The Case Management Coordinator provides support to the utilization review process. The coordinator works collaboratively with all team members of Utilization Management, Patient and Provider Services, Claims Department and other Care Coordination Department staff.
In addition, the coordinator assists in identifying, tracking and coordinating services for patients when needed. The position requires strong written and communication skills and the ability to interact with Medical Directors, Providers, CSMNS members, Medical Group and IPA's to ensure the delivery of high quality, cost-effective healthcare and aligned with all state and federal regulations and guidelines.
Duties and Responsibilities :
- Enters data and processes referral authorization requests, to include appropriate coding and quantities.
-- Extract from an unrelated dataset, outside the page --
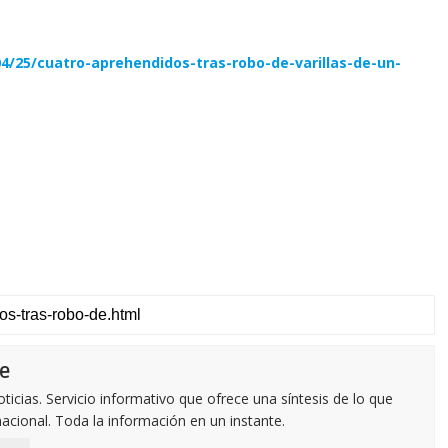
4/25/cuatro-aprehendidos-tras-robo-de-varillas-de-un-
e
icias. Servicio informativo que ofrece una síntesis de lo que
nacional. Toda la información en un instante.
- Answers incoming calls from Providers, IPAs, Medical Groups and other internal and external calls and assists on the queues as needed.
- Is responsible for the Fax Inbox and appropriately distributes incoming faxes. Ensures that internal compliance security measures are met.
- Verifies member eligibility before processing authorizations.
- Contacts facilities identified by the UM Nurses / Manager / Director / Medical Director to research any issues (. contract, discharges, services provided).
- Identifies non-contracted providers and requests Letter-of-Agreements when requested.
- Requests support documentation from IPAs / Medical Groups as requested by the UM Nurses, Medical Directors or Management.
- Processes Extensions and Denial Letters, when needed.
- Prepares Utilization Review Reports as needed.
- Assists the Case / Care Managers in coordinating and arranging services for members.
- Provides assistance to the Claims Department, when requested.
- Documents all patient specific information in appropriate information systems.
- Assists in verifying health plan benefits and coordinating ambulatory services.
- Reviews hospital admissions information and enter / update inpatient, SNF, home health and DME referrals as needed.
- Prints and distributes daily census.
- Seeks and accepts referrals for target patient populations, . fragile seniors, catastrophic and transplant cases, frequent utilizer of ER and inpatient services, and patients diagnosed with specific diseases (cancer, asthma, COPD, AIDS, .
- Acts as a liaison, captures information and documents all patients referred to the ACM / disease state management programs.
- Assists in coordinating care for specific high risk / high cost patient population, including referrals to community resources, facilitation of medical services, referral to ancillary providers, etc.
Education :
High school diploma / GED required.
Experience :
One (1) year of healthcare experience, a general knowledge of medical terminology and experience with community resources and social supports required.
One (1) year of utilization management or managed care experience preferred.